Exercise prompt: Tell how many lines in the data below hold the string "KiCad"; give nothing but the number.

Data supplied:
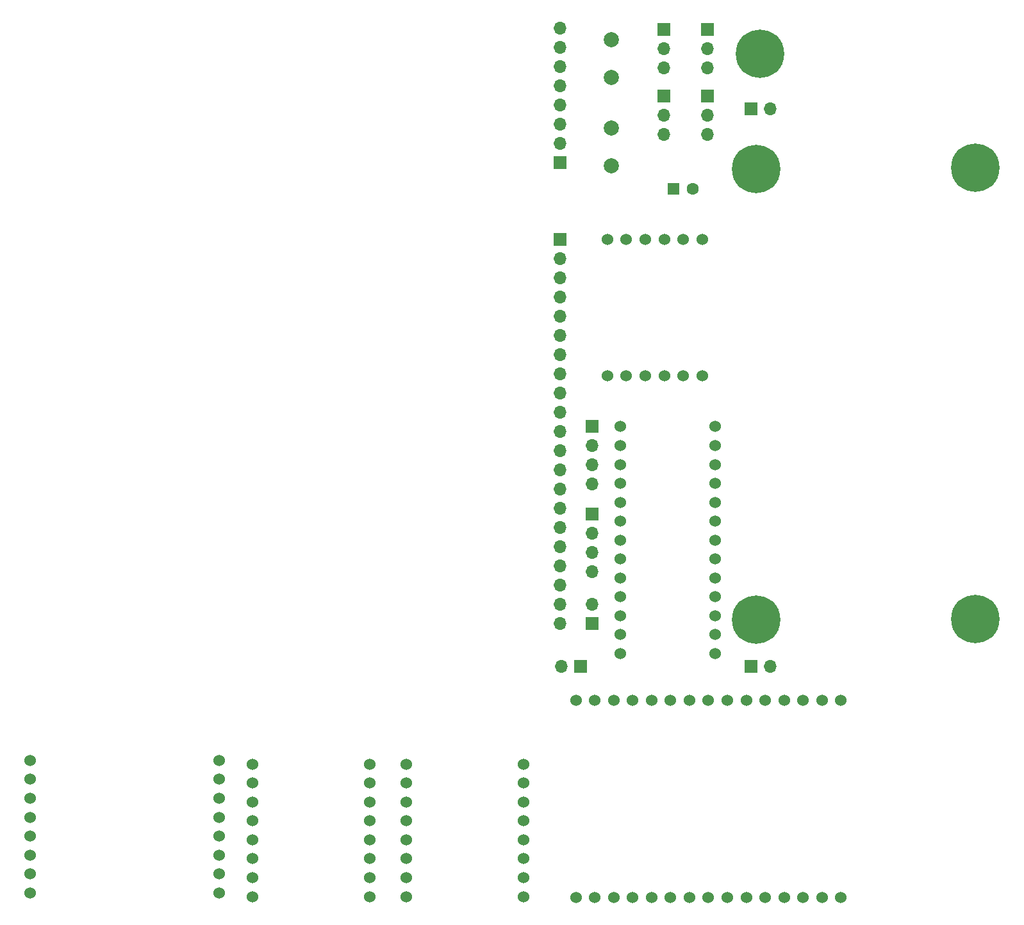
<source format=gts>
G04 #@! TF.GenerationSoftware,KiCad,Pcbnew,8.0.8-8.0.8-0~ubuntu22.04.1*
G04 #@! TF.CreationDate,2025-02-11T23:42:30+01:00*
G04 #@! TF.ProjectId,aovv_rev_0,616f7676-5f72-4657-965f-302e6b696361,rev?*
G04 #@! TF.SameCoordinates,Original*
G04 #@! TF.FileFunction,Soldermask,Top*
G04 #@! TF.FilePolarity,Negative*
%FSLAX46Y46*%
G04 Gerber Fmt 4.6, Leading zero omitted, Abs format (unit mm)*
G04 Created by KiCad (PCBNEW 8.0.8-8.0.8-0~ubuntu22.04.1) date 2025-02-11 23:42:30*
%MOMM*%
%LPD*%
G01*
G04 APERTURE LIST*
%ADD10C,1.524000*%
%ADD11R,1.700000X1.700000*%
%ADD12O,1.700000X1.700000*%
%ADD13C,0.800000*%
%ADD14C,6.400000*%
%ADD15C,2.000000*%
%ADD16R,1.600000X1.600000*%
%ADD17C,1.600000*%
G04 APERTURE END LIST*
D10*
X193250000Y-158087500D03*
X190750000Y-158087500D03*
X188250000Y-158087500D03*
X185750000Y-158087500D03*
X183250000Y-158087500D03*
X180750000Y-158087500D03*
X178250000Y-158087500D03*
X175750000Y-158087500D03*
X173250000Y-158087500D03*
X170750000Y-158087500D03*
X168250000Y-158087500D03*
X165750000Y-158087500D03*
X163250000Y-158087500D03*
X160750000Y-158087500D03*
X158250000Y-158087500D03*
X158250000Y-132087500D03*
X160750000Y-132087500D03*
X163250000Y-132087500D03*
X165750000Y-132087500D03*
X168250000Y-132087500D03*
X170750000Y-132087500D03*
X173250000Y-132087500D03*
X175750000Y-132087500D03*
X178250000Y-132087500D03*
X180750000Y-132087500D03*
X183250000Y-132087500D03*
X185750000Y-132087500D03*
X188250000Y-132087500D03*
X190750000Y-132087500D03*
X193250000Y-132087500D03*
D11*
X181400000Y-127600000D03*
D12*
X183940000Y-127600000D03*
D11*
X160400000Y-121850000D03*
D12*
X160400000Y-119310000D03*
D13*
X179650000Y-121350000D03*
X180352944Y-119652944D03*
X180352944Y-123047056D03*
X182050000Y-118950000D03*
D14*
X182050000Y-121350000D03*
D13*
X182050000Y-123750000D03*
X183747056Y-119652944D03*
X183747056Y-123047056D03*
X184450000Y-121350000D03*
D11*
X160425000Y-95840000D03*
D12*
X160425000Y-98380000D03*
X160425000Y-100920000D03*
X160425000Y-103460000D03*
D11*
X158900000Y-127600000D03*
D12*
X156360000Y-127600000D03*
D15*
X162900000Y-49640000D03*
X162900000Y-44640000D03*
D13*
X180130000Y-46520000D03*
X180832944Y-44822944D03*
X180832944Y-48217056D03*
X182530000Y-44120000D03*
D14*
X182530000Y-46520000D03*
D13*
X182530000Y-48920000D03*
X184227056Y-44822944D03*
X184227056Y-48217056D03*
X184930000Y-46520000D03*
D16*
X171150000Y-64390000D03*
D17*
X173650000Y-64390000D03*
D10*
X86137500Y-157500000D03*
X86137500Y-155000000D03*
X86137500Y-152500000D03*
X86137500Y-150000000D03*
X86137500Y-147500000D03*
X86137500Y-145000000D03*
X86137500Y-142500000D03*
X86137500Y-140000000D03*
X111137500Y-140000000D03*
X111137500Y-142500000D03*
X111137500Y-145000000D03*
X111137500Y-147500000D03*
X111137500Y-150000000D03*
X111137500Y-152500000D03*
X111137500Y-155000000D03*
X111137500Y-157500000D03*
X135862500Y-158000000D03*
X135862500Y-155500000D03*
X135862500Y-153000000D03*
X135862500Y-150500000D03*
X135862500Y-148000000D03*
X135862500Y-145500000D03*
X135862500Y-143000000D03*
X135862500Y-140500000D03*
X151362500Y-140500000D03*
X151362500Y-143000000D03*
X151362500Y-145500000D03*
X151362500Y-148000000D03*
X151362500Y-150500000D03*
X151362500Y-153000000D03*
X151362500Y-155500000D03*
X151362500Y-158000000D03*
D11*
X175650000Y-52100000D03*
D12*
X175650000Y-54640000D03*
X175650000Y-57180000D03*
D11*
X169900000Y-52100000D03*
D12*
X169900000Y-54640000D03*
X169900000Y-57180000D03*
D11*
X169900000Y-43310000D03*
D12*
X169900000Y-45850000D03*
X169900000Y-48390000D03*
D11*
X181400000Y-53825000D03*
D12*
X183940000Y-53825000D03*
D13*
X211050000Y-64000000D03*
X209352944Y-63297056D03*
X212747056Y-63297056D03*
X208650000Y-61600000D03*
D14*
X211050000Y-61600000D03*
D13*
X213450000Y-61600000D03*
X209352944Y-59902944D03*
X212747056Y-59902944D03*
X211050000Y-59200000D03*
D10*
X164150000Y-125850000D03*
X164150000Y-123350000D03*
X164150000Y-120850000D03*
X164150000Y-118350000D03*
X164150000Y-115850000D03*
X164150000Y-113350000D03*
X164150000Y-110850000D03*
X164150000Y-108350000D03*
X164150000Y-105850000D03*
X164150000Y-103350000D03*
X164150000Y-100850000D03*
X164150000Y-98350000D03*
X164150000Y-95850000D03*
X176650000Y-95850000D03*
X176650000Y-98350000D03*
X176650000Y-100850000D03*
X176650000Y-103350000D03*
X176650000Y-105850000D03*
X176650000Y-108350000D03*
X176650000Y-110850000D03*
X176650000Y-113350000D03*
X176650000Y-115850000D03*
X176650000Y-118350000D03*
X176650000Y-120850000D03*
X176650000Y-123350000D03*
X176650000Y-125850000D03*
D11*
X156150000Y-60920000D03*
D12*
X156150000Y-58380000D03*
X156150000Y-55840000D03*
X156150000Y-53300000D03*
X156150000Y-50760000D03*
X156150000Y-48220000D03*
X156150000Y-45680000D03*
X156150000Y-43140000D03*
D13*
X208652944Y-121252944D03*
X209355888Y-119555888D03*
X209355888Y-122950000D03*
X211052944Y-118852944D03*
D14*
X211052944Y-121252944D03*
D13*
X211052944Y-123652944D03*
X212750000Y-119555888D03*
X212750000Y-122950000D03*
X213452944Y-121252944D03*
D15*
X162900000Y-61390000D03*
X162900000Y-56390000D03*
D10*
X115500000Y-158000000D03*
X115500000Y-155500000D03*
X115500000Y-153000000D03*
X115500000Y-150500000D03*
X115500000Y-148000000D03*
X115500000Y-145500000D03*
X115500000Y-143000000D03*
X115500000Y-140500000D03*
X131000000Y-140500000D03*
X131000000Y-143000000D03*
X131000000Y-145500000D03*
X131000000Y-148000000D03*
X131000000Y-150500000D03*
X131000000Y-153000000D03*
X131000000Y-155500000D03*
X131000000Y-158000000D03*
D13*
X184450000Y-61755888D03*
X183747056Y-63452944D03*
X183747056Y-60058832D03*
X182050000Y-64155888D03*
D14*
X182050000Y-61755888D03*
D13*
X182050000Y-59355888D03*
X180352944Y-63452944D03*
X180352944Y-60058832D03*
X179650000Y-61755888D03*
D11*
X156150000Y-71080000D03*
D12*
X156150000Y-73620000D03*
X156150000Y-76160000D03*
X156150000Y-78700000D03*
X156150000Y-81240000D03*
X156150000Y-83780000D03*
X156150000Y-86320000D03*
X156150000Y-88860000D03*
X156150000Y-91400000D03*
X156150000Y-93940000D03*
X156150000Y-96480000D03*
X156150000Y-99020000D03*
X156150000Y-101560000D03*
X156150000Y-104100000D03*
X156150000Y-106640000D03*
X156150000Y-109180000D03*
X156150000Y-111720000D03*
X156150000Y-114260000D03*
X156150000Y-116800000D03*
X156150000Y-119340000D03*
X156150000Y-121880000D03*
D11*
X175650000Y-43310000D03*
D12*
X175650000Y-45850000D03*
X175650000Y-48390000D03*
D10*
X174912500Y-89112500D03*
X172412500Y-89112500D03*
X169912500Y-89112500D03*
X167412500Y-89112500D03*
X164912500Y-89112500D03*
X162412500Y-89112500D03*
X162412500Y-71112500D03*
X164912500Y-71112500D03*
X167412500Y-71112500D03*
X169912500Y-71112500D03*
X172412500Y-71112500D03*
X174912500Y-71112500D03*
D11*
X160425000Y-107380000D03*
D12*
X160425000Y-109920000D03*
X160425000Y-112460000D03*
X160425000Y-115000000D03*
M02*

</source>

Result of this exercise: 2